Wednesday, November 30, 2011

Saturday, November 19, 2011

The Sense of an Ending by Julian Barnes

Good book. Good story but slow in parts for me. What I enjoyed most were Barnes's observations on getting older. Excerpts below...

"What did I know of life? I who had lived so carefully. Who had neither won, nor lost, but just let life happen to him? Who had the usual ambitions and settled all too quickly for them not being realized? Who avoided being hurt and called it a capacity for survival? Who paid his bills, stayed on good terms with everyone as far as possible, for whom ecstasy and despair became just words once read in novels? One whose self rebukes never really inflicted pain?"

"The time deniers say: forty's nothing, at fifty, you're in your prime and sixty's the new forty, and so on. I know this much: that there is objective time, but also subjective time, the kind you wear on the inside of your wrist, next to where the pulse lies. And this personal time, which is the true time, is measured in your relationship to memory."

"Average, that's what I'd been, ever since I left school. Average at university and work; average in friendship, loyalty, love: average, no doubt, at sex."

"But time....how time grounds us and then confounds us. We thought we were being mature when we were only being safe. We imagined we were being responsible but were only being cowardly. What we called realism turned out to be a way of avoiding things, rather than facing them. Time...give us enough time and our best supported decisions will seem wobbly, our certainties whimsical."

Friday, November 18, 2011

Best Sports Book of 2011

I enjoyed reading Three and Out: Rich Rodriguez and the Michigan Wolverines in the Crucible of College Football by John Bacon. Bacon had a behind the scenes look at the Michigan football program when Rich Rodriquez took over the program. The Michigan program struggled during the Rodriquez regime and a lot of the problems were not his fault. I remember reading and seeing a number of very negative items from the press and sports media about Rodriquez so this book provided me a different slant on how things went wrong.


This is an excellent book for coaches and would be coaches on what you can expect as a head football coach.... a lot of grief and hassles-from players, alumni and the press. I see and read similar stories even at the high school level. Coaches are paid to win-NOW! 


Bacon is very sympathetic to Rodriquez and his coaches. Compared to what's happening at Penn State, another Big 10 school, the issues captured are small potatoes. If you want to know what big time college football is all about, this is an excellent book to read.


Five star *****

Wednesday, November 9, 2011

All 125th NBA Team


The Sporting News has just published their 125th Commemorative Issue.

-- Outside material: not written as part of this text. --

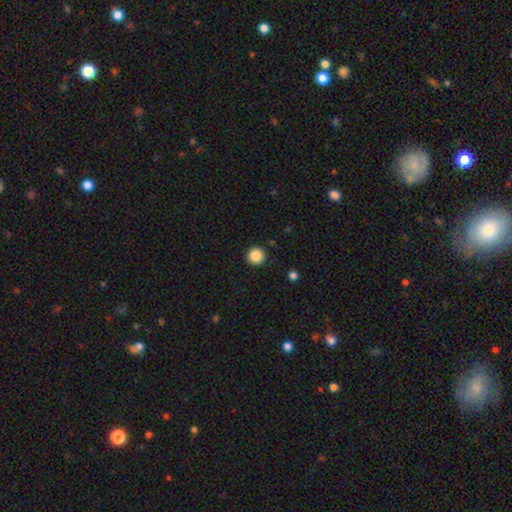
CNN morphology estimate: This appears to be a smooth galaxy with no disk features (87%) that is round (96%). Merging: none (93%).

Sporting News                                                         My Picks

Magic Johnson                                                        Magic Johnson

Michael Jordan                                                        Michael Jordan

Larry Bird                                                                   Larry Bird

Bob Pettit                                                                   Tim Duncan

Bill Russell                                                               Wilt Chamberlain

Sunday, November 6, 2011

Doc by Mary Doria Russell ****



I usually don't read fiction written by female authors or stories about the "Wild West." Give what I just said, I enjoyed reading Doc, a book that is part biography and part novel about John Henry "Doc" Holliday. If you have seen either the Wyatt Earp (Kevin Costner, Dennis Quaid) or Tombstone movie (Kurt Russell, Val Kilmer), then you will have a flavor of this book.

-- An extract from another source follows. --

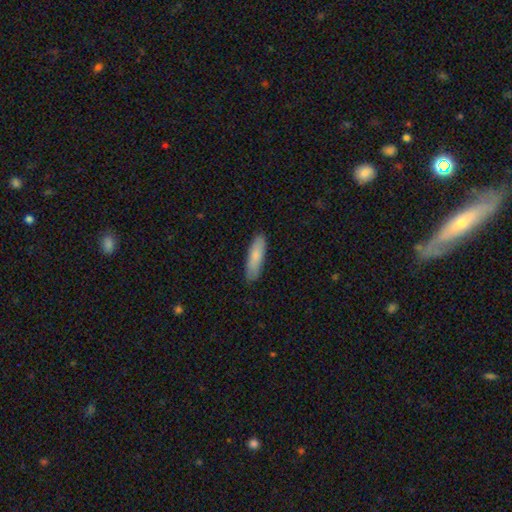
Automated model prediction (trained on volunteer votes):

There is not a lot of gunplay in this book as Holliday's reputation as a gunslinger and man of violence was exaggerated. Russell does highlight the relationship and respect between Earp and Holliday. Holliday was an interested character. He was a dentist, an excellent gambler and very articulate with his view on life. Doc's greatest challenge was not the villains of the West but his battle with tuberculosis. 



Smartest Thing I Read Today

From Ross Douthat's column in the New York Times...

What you see in today’s Republican primary campaign is a reaction to exactly these kinds of follies — a revolt against the ruling class that our meritocracy has forged, and a search for outsiders with thinner résumés but better instincts.
But from Michele Bachmann to Herman Cain, the outsiders haven’t risen to the challenge. It will do America no good to replace the arrogant with the ignorant, the overconfident with the incompetent.
In place of reckless meritocrats, we don’t need feckless know-nothings. We need intelligent leaders with a sense of their own limits, experienced people whose lives have taught them caution. We still need the best and brightest, but we need them to have somehow learned humility along the way.